» Supplied material:
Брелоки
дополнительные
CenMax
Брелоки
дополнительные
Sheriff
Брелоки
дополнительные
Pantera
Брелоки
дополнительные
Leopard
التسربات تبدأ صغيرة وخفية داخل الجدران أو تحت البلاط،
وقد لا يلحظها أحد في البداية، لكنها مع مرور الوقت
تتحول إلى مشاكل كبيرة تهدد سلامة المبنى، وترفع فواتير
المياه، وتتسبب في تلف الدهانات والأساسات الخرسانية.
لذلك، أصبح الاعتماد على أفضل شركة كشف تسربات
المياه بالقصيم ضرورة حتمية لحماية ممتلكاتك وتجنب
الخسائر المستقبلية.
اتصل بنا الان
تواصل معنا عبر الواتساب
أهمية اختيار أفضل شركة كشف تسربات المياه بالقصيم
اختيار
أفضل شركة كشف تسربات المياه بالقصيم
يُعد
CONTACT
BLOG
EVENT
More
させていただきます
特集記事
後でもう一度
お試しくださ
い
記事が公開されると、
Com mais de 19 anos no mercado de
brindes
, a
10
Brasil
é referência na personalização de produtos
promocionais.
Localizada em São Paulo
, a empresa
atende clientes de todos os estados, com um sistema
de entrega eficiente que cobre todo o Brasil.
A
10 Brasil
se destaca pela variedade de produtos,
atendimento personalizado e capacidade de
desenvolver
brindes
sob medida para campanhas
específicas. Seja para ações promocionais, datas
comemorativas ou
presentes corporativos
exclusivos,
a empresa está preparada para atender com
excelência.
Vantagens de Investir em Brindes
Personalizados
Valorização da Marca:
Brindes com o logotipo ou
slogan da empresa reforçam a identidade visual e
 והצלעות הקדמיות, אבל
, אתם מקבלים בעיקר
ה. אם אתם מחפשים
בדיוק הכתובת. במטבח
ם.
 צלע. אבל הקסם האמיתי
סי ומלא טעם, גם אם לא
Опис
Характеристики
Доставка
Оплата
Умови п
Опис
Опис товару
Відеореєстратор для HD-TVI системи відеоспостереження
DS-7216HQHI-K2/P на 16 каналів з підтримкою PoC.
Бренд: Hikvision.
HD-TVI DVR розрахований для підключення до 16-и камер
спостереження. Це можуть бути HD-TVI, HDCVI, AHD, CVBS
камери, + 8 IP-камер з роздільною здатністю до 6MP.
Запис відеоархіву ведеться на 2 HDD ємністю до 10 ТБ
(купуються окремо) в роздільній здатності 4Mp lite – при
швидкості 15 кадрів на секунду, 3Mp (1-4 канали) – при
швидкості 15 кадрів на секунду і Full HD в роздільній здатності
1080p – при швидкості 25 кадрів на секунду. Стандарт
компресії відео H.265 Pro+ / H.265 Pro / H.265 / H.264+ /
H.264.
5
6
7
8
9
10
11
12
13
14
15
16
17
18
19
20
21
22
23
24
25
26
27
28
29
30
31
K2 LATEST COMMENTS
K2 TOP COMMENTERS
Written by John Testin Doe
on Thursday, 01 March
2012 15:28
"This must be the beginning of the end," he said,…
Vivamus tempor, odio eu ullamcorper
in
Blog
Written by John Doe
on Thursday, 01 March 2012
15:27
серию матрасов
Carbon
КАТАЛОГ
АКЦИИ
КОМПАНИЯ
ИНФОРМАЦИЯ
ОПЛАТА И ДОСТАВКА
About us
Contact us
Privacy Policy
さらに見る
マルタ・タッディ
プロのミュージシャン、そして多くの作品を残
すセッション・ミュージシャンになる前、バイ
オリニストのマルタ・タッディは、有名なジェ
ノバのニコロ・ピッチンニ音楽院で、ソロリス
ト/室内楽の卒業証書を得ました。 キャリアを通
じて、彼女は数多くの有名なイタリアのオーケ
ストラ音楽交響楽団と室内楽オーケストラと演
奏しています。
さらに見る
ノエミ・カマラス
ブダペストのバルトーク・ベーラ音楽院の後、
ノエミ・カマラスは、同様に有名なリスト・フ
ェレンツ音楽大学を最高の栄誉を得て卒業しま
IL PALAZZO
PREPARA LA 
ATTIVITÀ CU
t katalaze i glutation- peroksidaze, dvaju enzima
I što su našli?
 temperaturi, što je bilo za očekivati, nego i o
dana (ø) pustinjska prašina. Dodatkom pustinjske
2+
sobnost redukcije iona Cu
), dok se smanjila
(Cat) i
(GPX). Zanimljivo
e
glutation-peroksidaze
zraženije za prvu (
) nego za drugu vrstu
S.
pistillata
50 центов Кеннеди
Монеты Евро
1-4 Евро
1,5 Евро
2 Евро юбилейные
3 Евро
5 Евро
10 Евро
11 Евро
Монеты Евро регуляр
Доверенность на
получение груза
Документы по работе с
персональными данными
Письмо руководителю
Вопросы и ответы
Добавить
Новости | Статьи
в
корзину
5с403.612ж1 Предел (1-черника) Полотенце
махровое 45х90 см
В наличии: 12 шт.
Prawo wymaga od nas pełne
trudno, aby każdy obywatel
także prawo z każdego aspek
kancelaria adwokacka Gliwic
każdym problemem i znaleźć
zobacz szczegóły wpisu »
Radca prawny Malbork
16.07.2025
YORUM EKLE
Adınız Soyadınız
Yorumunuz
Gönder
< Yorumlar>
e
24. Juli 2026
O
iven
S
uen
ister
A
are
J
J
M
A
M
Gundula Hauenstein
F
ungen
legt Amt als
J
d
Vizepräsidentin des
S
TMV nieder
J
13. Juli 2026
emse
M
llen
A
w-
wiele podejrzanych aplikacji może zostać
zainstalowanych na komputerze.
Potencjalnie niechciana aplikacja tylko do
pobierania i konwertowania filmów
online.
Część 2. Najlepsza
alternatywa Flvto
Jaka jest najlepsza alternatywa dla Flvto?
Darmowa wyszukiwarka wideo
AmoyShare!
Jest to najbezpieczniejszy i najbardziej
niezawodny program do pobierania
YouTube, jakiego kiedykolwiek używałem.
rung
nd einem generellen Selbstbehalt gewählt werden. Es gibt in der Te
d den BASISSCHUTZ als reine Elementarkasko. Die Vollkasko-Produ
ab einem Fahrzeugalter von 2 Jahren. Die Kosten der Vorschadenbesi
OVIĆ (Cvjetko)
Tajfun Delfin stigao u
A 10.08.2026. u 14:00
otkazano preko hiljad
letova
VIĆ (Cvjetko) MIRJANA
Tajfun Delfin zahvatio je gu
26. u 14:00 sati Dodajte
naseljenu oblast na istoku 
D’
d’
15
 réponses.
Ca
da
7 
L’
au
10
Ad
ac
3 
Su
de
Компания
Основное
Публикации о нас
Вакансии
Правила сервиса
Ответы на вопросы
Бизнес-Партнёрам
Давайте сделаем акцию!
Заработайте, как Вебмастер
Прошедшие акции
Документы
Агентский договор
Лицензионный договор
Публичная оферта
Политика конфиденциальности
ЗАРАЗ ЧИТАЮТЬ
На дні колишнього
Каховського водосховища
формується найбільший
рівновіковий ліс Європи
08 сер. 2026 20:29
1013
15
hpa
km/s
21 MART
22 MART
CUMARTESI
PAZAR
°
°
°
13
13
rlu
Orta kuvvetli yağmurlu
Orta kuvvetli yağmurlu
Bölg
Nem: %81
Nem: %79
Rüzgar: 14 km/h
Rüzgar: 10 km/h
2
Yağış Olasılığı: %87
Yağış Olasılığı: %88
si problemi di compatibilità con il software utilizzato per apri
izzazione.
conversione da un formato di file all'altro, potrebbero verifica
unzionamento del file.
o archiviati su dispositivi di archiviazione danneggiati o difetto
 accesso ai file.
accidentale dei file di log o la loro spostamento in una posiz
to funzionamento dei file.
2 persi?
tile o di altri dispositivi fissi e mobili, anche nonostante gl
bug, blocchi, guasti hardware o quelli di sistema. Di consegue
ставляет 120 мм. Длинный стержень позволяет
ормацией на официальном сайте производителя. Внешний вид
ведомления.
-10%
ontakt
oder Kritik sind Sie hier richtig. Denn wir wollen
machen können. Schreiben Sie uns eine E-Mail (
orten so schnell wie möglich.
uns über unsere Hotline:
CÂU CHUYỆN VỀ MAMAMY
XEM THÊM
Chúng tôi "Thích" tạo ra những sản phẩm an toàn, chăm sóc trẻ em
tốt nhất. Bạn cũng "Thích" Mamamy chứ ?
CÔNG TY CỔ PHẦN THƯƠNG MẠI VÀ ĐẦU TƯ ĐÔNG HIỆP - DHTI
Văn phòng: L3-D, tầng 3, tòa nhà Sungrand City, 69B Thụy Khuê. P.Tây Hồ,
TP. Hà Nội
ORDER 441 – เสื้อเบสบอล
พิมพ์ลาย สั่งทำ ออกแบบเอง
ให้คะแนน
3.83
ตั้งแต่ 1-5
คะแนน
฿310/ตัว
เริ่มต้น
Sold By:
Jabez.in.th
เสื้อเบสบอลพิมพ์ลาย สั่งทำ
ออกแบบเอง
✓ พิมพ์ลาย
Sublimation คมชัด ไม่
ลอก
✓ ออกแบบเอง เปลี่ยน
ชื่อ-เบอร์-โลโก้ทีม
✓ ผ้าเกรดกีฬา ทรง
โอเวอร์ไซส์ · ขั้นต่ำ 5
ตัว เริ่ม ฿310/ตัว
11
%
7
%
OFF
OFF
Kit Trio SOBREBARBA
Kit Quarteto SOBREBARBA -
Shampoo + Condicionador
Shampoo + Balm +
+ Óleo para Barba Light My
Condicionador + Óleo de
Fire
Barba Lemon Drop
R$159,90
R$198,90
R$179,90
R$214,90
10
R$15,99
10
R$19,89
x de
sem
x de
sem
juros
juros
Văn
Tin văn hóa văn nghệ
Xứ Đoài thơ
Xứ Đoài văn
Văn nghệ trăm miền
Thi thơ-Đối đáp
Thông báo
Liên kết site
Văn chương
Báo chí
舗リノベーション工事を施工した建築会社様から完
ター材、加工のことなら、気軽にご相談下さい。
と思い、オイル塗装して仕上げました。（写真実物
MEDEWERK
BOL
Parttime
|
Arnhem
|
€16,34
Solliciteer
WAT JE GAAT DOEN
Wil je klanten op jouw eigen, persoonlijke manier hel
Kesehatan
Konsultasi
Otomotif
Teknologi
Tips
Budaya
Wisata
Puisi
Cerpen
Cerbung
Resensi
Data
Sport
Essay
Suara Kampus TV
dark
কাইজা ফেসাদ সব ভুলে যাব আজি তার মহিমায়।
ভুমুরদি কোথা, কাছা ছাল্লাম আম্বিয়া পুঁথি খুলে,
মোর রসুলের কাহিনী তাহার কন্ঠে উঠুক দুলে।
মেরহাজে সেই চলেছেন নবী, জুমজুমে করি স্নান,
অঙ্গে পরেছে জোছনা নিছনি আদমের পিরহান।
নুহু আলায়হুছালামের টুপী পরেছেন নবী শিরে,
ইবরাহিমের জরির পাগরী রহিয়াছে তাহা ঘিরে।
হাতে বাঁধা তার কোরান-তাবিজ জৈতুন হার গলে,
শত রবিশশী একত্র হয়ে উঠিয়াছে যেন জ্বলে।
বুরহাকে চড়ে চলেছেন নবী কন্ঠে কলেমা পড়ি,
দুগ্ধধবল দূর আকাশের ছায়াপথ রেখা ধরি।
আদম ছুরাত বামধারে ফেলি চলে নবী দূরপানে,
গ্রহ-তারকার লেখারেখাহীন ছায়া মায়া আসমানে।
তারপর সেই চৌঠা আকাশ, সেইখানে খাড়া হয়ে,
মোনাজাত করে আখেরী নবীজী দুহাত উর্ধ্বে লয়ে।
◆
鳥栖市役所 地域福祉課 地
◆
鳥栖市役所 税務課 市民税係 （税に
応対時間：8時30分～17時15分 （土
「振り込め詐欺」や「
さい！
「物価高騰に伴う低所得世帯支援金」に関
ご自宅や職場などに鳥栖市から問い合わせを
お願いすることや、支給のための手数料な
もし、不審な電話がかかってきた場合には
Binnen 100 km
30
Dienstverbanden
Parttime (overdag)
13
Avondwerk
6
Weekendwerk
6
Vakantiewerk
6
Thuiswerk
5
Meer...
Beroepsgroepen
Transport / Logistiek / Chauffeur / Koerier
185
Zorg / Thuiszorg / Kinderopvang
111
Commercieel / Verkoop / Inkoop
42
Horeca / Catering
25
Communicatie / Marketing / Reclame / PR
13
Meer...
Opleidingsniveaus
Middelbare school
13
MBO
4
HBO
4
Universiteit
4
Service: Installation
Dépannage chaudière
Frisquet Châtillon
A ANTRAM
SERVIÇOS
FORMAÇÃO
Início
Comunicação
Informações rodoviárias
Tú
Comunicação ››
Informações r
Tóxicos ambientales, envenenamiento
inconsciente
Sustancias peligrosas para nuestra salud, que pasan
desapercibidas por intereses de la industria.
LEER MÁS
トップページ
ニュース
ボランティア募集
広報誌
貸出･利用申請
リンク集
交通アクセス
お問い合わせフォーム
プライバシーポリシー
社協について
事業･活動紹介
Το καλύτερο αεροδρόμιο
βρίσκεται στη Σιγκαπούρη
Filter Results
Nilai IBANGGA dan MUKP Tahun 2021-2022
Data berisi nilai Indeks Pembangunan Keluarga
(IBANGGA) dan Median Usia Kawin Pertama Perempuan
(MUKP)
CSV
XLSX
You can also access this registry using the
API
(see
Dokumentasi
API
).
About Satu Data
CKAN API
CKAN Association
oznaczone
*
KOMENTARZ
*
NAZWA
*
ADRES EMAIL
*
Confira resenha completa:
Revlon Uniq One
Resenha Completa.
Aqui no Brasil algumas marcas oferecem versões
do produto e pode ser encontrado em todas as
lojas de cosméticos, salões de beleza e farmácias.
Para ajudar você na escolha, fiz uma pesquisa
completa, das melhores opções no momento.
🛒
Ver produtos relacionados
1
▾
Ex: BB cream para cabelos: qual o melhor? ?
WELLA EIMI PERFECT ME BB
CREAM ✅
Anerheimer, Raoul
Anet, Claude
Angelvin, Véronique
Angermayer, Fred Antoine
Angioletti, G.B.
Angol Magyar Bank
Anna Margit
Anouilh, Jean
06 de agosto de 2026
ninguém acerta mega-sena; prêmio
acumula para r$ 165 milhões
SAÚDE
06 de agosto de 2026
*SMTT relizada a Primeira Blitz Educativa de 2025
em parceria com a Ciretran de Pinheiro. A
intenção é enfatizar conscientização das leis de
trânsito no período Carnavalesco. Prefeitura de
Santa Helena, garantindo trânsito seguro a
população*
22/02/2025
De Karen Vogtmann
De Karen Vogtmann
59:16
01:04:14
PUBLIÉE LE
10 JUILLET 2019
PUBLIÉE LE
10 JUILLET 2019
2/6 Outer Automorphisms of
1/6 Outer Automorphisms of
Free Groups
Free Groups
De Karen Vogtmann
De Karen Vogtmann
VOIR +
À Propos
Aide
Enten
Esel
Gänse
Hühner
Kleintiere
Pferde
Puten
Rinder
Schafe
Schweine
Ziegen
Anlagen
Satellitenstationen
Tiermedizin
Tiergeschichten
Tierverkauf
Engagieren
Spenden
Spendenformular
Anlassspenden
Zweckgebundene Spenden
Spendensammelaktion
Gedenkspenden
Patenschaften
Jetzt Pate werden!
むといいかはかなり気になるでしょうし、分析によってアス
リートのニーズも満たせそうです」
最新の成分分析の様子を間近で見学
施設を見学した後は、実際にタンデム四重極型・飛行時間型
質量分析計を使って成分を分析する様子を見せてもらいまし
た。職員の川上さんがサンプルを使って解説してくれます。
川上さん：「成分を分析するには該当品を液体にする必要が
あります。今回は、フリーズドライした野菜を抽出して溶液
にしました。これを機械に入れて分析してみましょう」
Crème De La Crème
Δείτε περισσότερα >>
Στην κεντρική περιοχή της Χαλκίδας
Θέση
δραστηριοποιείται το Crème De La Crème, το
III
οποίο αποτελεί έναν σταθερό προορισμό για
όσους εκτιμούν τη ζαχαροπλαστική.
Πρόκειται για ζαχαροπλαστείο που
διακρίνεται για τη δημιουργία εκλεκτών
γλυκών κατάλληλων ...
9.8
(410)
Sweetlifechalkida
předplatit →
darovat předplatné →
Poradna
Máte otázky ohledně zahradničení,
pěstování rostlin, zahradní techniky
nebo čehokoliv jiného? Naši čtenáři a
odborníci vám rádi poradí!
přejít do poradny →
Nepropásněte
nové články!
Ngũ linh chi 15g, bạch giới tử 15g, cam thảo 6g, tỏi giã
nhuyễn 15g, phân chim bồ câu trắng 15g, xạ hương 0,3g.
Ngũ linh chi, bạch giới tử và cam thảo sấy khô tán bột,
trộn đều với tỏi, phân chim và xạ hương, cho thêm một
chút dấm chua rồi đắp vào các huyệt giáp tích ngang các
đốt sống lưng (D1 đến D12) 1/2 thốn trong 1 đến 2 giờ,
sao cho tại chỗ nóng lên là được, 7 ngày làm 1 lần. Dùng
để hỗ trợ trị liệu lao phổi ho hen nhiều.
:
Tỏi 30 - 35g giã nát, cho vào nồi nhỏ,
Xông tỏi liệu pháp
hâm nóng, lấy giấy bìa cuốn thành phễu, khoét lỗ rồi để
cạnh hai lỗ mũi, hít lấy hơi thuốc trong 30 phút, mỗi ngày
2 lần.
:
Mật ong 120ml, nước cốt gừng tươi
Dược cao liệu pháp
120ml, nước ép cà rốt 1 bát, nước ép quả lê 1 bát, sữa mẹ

» Work required:
Reproduce the listing line for line, starting with its first line and ending with the line that contains "Vantagens de Investir em Brindes", including that line.

» Your solution:
Брелоки
дополнительные
CenMax
Брелоки
дополнительные
Sheriff
Брелоки
дополнительные
Pantera
Брелоки
дополнительные
Leopard
التسربات تبدأ صغيرة وخفية داخل الجدران أو تحت البلاط،
وقد لا يلحظها أحد في البداية، لكنها مع مرور الوقت
تتحول إلى مشاكل كبيرة تهدد سلامة المبنى، وترفع فواتير
المياه، وتتسبب في تلف الدهانات والأساسات الخرسانية.
لذلك، أصبح الاعتماد على أفضل شركة كشف تسربات
المياه بالقصيم ضرورة حتمية لحماية ممتلكاتك وتجنب
الخسائر المستقبلية.
اتصل بنا الان
تواصل معنا عبر الواتساب
أهمية اختيار أفضل شركة كشف تسربات المياه بالقصيم
اختيار
أفضل شركة كشف تسربات المياه بالقصيم
يُعد
CONTACT
BLOG
EVENT
More
させていただきます
特集記事
後でもう一度
お試しくださ
い
記事が公開されると、
Com mais de 19 anos no mercado de
brindes
, a
10
Brasil
é referência na personalização de produtos
promocionais.
Localizada em São Paulo
, a empresa
atende clientes de todos os estados, com um sistema
de entrega eficiente que cobre todo o Brasil.
A
10 Brasil
se destaca pela variedade de produtos,
atendimento personalizado e capacidade de
desenvolver
brindes
sob medida para campanhas
específicas. Seja para ações promocionais, datas
comemorativas ou
presentes corporativos
exclusivos,
a empresa está preparada para atender com
excelência.
Vantagens de Investir em Brindes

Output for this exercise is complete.